Avant de quitter les Grecs et les Latins pour nos classiques de l’ère chrétienne, il est bon de nous retourner vers eux pour les saluer. D’abord une réparation à Aristote.

Un lecteur, que je remercie pour son attention et pour la peine qu’il a prise de m’écrire, m’a signalé une injustice à l’égard du grand philosophe. J’avais écrit que nombre de ses présupposés scientifiques étaient dépassés. Or, me dit ce professeur de médecine, on rend hommage encore aujourd’hui à des intuitions d’Aristote, notamment dans le domaine de l’embryologie.

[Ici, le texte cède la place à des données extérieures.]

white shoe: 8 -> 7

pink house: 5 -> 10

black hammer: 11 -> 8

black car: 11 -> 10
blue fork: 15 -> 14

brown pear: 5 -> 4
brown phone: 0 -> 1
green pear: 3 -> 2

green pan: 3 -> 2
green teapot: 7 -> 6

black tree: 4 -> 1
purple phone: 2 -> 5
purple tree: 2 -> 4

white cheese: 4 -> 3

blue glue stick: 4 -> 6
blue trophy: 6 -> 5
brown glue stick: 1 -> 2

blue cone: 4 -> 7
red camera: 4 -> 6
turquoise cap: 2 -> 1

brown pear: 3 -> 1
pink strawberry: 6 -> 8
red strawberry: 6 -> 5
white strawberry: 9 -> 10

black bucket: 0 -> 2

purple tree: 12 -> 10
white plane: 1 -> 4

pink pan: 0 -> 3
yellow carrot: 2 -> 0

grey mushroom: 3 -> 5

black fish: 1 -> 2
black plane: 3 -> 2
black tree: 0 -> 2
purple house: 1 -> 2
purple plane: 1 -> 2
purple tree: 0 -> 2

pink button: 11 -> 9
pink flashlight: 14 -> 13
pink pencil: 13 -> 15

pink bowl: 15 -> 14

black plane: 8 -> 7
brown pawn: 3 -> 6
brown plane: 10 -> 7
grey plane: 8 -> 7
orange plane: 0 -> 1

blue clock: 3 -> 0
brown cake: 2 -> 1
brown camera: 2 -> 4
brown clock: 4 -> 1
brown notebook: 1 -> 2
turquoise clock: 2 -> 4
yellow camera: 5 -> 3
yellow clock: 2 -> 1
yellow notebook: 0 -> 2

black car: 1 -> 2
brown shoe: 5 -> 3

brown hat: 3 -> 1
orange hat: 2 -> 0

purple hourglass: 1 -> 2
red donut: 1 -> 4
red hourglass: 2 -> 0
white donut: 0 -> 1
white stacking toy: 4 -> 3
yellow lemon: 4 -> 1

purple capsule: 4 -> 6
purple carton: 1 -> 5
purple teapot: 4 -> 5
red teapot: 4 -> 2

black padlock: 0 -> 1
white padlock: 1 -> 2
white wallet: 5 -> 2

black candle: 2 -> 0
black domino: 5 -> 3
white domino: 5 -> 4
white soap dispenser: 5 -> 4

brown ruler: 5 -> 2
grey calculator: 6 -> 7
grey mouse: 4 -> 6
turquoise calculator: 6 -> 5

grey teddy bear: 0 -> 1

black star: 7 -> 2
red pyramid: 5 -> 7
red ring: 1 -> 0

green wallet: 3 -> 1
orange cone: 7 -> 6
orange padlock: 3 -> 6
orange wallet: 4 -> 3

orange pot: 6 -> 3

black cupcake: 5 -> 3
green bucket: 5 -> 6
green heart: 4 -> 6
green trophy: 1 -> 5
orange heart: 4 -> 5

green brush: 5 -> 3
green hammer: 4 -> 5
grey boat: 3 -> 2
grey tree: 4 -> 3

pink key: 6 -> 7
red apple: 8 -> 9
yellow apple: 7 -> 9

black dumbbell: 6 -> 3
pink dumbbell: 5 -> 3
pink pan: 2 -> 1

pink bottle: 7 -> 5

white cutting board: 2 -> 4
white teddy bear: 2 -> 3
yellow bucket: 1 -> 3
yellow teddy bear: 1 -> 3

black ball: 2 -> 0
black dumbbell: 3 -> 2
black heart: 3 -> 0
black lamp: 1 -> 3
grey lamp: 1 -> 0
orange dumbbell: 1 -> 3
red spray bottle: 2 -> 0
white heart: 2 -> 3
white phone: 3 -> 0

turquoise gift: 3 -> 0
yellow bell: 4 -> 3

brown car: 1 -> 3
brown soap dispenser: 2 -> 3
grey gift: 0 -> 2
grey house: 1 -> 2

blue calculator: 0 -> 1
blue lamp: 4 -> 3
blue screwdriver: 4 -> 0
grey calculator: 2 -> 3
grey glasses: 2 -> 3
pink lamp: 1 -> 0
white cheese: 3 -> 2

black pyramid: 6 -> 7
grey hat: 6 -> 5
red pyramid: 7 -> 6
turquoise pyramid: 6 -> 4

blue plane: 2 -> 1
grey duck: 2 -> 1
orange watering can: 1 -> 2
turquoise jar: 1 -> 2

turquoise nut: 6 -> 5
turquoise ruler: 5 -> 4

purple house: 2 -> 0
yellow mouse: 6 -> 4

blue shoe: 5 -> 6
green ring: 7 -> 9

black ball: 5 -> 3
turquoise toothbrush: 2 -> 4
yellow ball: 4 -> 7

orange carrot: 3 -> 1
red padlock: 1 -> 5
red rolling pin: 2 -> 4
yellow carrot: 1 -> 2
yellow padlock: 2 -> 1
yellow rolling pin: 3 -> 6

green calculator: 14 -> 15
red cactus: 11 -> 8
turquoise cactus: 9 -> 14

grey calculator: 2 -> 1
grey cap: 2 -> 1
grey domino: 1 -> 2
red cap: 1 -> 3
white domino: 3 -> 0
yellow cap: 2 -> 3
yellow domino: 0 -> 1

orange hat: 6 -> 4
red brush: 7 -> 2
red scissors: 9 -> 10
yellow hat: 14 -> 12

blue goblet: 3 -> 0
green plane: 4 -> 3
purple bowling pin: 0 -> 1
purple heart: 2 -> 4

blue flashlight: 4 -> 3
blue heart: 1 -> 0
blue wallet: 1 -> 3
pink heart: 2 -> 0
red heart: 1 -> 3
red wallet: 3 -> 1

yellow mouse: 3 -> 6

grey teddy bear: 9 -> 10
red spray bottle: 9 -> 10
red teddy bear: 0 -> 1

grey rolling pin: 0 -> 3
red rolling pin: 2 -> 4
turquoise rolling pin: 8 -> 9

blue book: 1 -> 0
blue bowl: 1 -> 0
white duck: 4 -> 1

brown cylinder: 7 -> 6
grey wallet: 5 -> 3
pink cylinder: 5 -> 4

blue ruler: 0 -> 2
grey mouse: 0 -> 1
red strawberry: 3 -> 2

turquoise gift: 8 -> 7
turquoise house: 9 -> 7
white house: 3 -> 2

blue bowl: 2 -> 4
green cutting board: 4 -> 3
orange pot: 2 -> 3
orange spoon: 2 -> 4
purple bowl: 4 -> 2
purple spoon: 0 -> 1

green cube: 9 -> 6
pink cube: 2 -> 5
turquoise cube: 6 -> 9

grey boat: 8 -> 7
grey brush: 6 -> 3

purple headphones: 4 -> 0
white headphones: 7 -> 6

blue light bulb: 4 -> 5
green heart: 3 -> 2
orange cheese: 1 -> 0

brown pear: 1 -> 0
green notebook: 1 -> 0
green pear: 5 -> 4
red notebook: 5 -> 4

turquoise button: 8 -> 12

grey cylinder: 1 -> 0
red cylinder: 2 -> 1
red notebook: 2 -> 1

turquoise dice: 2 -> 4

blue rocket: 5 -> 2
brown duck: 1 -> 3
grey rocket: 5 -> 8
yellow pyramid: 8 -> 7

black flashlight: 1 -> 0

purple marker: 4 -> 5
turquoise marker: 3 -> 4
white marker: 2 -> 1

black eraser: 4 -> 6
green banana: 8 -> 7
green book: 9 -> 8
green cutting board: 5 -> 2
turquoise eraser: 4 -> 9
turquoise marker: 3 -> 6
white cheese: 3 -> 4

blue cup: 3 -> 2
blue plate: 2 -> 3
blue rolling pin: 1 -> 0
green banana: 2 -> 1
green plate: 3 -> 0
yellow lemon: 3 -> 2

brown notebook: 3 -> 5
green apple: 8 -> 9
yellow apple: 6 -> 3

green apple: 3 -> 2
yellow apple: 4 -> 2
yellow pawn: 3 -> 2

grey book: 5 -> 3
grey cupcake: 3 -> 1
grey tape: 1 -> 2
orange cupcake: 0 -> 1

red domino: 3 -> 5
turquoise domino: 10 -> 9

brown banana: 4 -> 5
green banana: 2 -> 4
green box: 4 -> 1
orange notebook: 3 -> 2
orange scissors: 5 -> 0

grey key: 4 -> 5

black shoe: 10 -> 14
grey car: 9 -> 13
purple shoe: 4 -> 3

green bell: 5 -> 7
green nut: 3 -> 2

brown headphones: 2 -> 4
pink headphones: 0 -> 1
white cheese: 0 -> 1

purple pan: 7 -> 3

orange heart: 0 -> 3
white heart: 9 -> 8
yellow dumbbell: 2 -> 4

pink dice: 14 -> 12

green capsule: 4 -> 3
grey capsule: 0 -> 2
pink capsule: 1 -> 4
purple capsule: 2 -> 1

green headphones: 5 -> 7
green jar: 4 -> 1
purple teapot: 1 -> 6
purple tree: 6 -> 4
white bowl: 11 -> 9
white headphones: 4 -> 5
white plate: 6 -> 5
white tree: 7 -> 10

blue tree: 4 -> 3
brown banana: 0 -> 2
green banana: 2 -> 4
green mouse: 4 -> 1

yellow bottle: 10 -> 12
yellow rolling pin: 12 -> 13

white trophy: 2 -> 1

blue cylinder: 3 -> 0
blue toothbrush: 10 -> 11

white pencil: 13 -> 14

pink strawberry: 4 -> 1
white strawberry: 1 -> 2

Il est certain que si nos magistrats de la Cour de cassation s’étaient souvenus d’Aristote, ils n’auraient pas rendu l’arrêt aberrant où ils déclarent qu’on ne sait pas si l’embryon que porte une femme est un être humain au motif qu’il n’en a pas encore toutes les formes. Aristote aurait répondu que, par tout ce qu’il a déjà, c’est une personne humaine en acte et, par tout ce qu’il n’a pas encore, c’est une personne humaine en puissance d’être. Nous pouvons donc aller vingt-cinq siècles après vers Aristote : il nous évitera de penser et d’écrire des absurdités.

Dans l’attente du Créateur

Poursuivons par un trait plus général. La vertu qui domine et symbolise l’Antiquité est la piété envers ce qui est : Pietas envers la Création qui est attente de la découverte du Créateur. C’est cette piété qui nourrit les recherches et les poèmes des Anciens.

« Notre Paris jamais ne rompit
avec Rome.
Rome, d’Athènes en fleur,
a récolté le fruit
Beauté, raison, vertu,
tous les honneurs de l’homme… »

Ces vers du poète disent bien la piété qu’à notre tour nous devons à ces Anciens.

« Béatrice regardait le ciel… »

Nos classiques n’y manqueront pas, à commencer par l’un des plus grands, Dante Alighieri, qui écrit en l’an 1300 de l’ère chrétienne sa Divine Comédie. Quand commence ce long poème, Dante est perdu au sein d’une forêt obscure et il ne trouve aucune voie :

« Nel mezzo del cammin di nostra vita
mi ritrovai per una selva oscura,
ché la diritta via era smarrita. »

« Au milieu du voyage de notre vie,
je me suis retrouvé dans une forêt sombre,
car le chemin droit était perdu » (L’Enfer, chant I).

Dans cette nuit, c’est à Virgile que Dante fait appel, et Virgile le conduit dans une vraie retraite qui traverse l’Enfer et le Purgatoire, avant de le laisser à la porte du Paradis où Béatrice le reçoit et l’emmène jusqu’à l’Empyrée. Ainsi, le poète païen le guide au milieu des passions, mais la vie surnaturelle n’est ouverte qu’à l’amour incarné par Béatrice : « Béatrice regardait le ciel, et moi en elle. »

La vie surnaturelle transfigure la vie naturelle sans l’abolir mais en lui donnant sa vraie finalité. Dante couronne Virgile mais, sans la main de Virgile, Dante était perdu. Le socle naturel permet à la Grâce d’enraciner son arbre et de pousser ses racines au plus profond.